▶ Extrait:
Au Japon, on ne dit pas que les cigognes livrent les nouveaux-nés, mais transportent le Bonheur ! En croiser une seule est un bon présage pour les japonais. Et pourtant, l’espèce s’est éteinte dans l’archipel après la seconde guerre mondiale dans une indifférence confondante. Son principal ennemi : la pollution, l’agriculture industrielle et ses pesticides… Depuis quelques années, des efforts drastiques ont été réalisés pour faire revivre l’animal à l’état sauvage. Du néant à sa renaissance, la cigogne nippone transporte avec elle une leçon d’écologie inattendue pour le Japon. Son histoire mérite d’être contée tant elle nous parle d’un monde à la croisée des chemins. Détour par Toyooka sur les traces d’un « miracle » écologique.

Si tout le monde a en tête l’image de la cigogne occidentale qui livre les bébés, sa cousine japonais est tout à fait singulière. Souvent confondue avec la grue, la cigogne nippone possède un bec parfaitement noir ainsi qu’un contour des yeux rouge caractéristique. Le rouge, le noir et le blanc, des couleurs qui inspirent l’iconographie du Soleil Levant.

Si cet animal fut longtemps adulé par les japonais dans l’histoire, l’espèce fut poussée à l’extinction totale par l’activité humaine. Un déclin qui se serait accéléré après la seconde guerre mondiale et l’explosion soudaine des nouvelles techniques agricoles de la révolution verte. L’économie moderne suivra cette logique prédatrice longtemps après : il faut produire, toujours plus, quoi qu’il en coûte !

▶ Données extraites:
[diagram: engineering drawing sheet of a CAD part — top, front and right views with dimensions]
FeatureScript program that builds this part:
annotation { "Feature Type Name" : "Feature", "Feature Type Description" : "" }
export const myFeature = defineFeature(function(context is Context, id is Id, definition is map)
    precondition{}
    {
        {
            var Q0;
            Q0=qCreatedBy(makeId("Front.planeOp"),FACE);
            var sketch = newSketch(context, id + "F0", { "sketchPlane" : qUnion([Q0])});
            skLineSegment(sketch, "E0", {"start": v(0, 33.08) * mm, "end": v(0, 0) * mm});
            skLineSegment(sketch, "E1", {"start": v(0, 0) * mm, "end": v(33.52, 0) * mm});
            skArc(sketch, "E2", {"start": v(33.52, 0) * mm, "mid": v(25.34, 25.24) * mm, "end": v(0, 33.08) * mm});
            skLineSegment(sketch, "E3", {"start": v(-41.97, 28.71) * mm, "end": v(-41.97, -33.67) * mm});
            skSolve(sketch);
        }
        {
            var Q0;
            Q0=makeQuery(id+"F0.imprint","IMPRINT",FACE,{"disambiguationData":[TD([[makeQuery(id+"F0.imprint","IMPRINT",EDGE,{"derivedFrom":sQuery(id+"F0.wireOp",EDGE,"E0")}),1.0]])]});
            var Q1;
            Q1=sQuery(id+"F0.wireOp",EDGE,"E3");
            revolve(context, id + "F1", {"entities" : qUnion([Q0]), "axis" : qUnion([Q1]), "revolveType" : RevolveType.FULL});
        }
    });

▶ Exercices:
A. D'après le texte sur la cigogne nippone, de quelle couleur est le bec de cet oiseau ?
B. Reprenez le texte sur la cigogne nippone et poursuivez-le à partir de sa dernière phrase.

▶ Corrigés:
A. Son bec est parfaitement noir.

B.
Pour comprendre ce qu’il s’est passé et les efforts mis en œuvre pour sauver l’espèce de l’extinction, nous nous sommes rendus à Toyooka, située non loin de la magnifique ville thermale de Kinosaki Onsen, à deux heures au nord de Kobe. Nous y retrouvons Satake Setsuo, responsable de l’Oriental White Stork Society of Japan, une association spécialisée dans la protection de cet animal majestueux.

Portrait de Satake Setsuo. Photo : Mr Japanization.

Setsuo san a consacré une large partie de sa vie à la cigogne japonaise que l’on nomme ici Konotori. Il nous livre ses connaissances remarquables sur ce sujet dont les implications dépassent de très loin le sort d’un seul animal… Pour cause, en tant que grand prédateur au sommet de la chaîne alimentaire, son rôle est vital pour l’équilibre des écosystèmes. Malheureusement, la dernière cigogne japonaise sauvage connue serait morte en 1971. L’animal fut alors considéré comme complètement éteint à l’état sauvage. Un drame écologique qui fit peu de bruit.

Pollution : tout est connecté !

Les causes de la disparition rapide des cigognes japonaises après la guerre furent évidemment multiples. La raison principale est liée à sa profonde connexion historique avec les sociétés humaines. Contrairement à la cigogne occidentale, plus indépendante, les cigognes japonaises vivaient en équilibre avec les saisons de la production du riz depuis des siècles. En effet, le Konotori ne migre pas comme les cigognes étrangères et réalise ses cycles de vie sur l’île du Japon uniquement. Bien avant l’arrivée des pesticides, la cigogne était un prédateur naturel permettant de réguler les « nuisibles » dans les bassins des plantations. Sa présence symbolisait ainsi longtemps la prospérité et le bonheur. Mais l’usage massif de pesticides dans les rizières au 20eme siècle va briser cet équilibre fragile.

Les produits chimiques modernes vont en effet éradiquer nombre d’insectes et de créatures aquatiques dont se nourrissent les poissons, grenouilles et autres amphibiens qui, à leur tour, représentent la nourriture principale de ces oiseaux majestueux. Dans ces conditions, il ne faudra pas longtemps pour que les cigognes ne trouvent plus la nourriture suffisante pour survivre dans leur habitat semi-naturel : les rizières. Il faut dire que l’animal est particulièrement gourmand ! Un couple de cigognes en bonne santé avale environ 1 kilo de viande par jour (grenouilles, serpents, souris,..).

Photographie à la discrétion de la municipalité de Toyooka.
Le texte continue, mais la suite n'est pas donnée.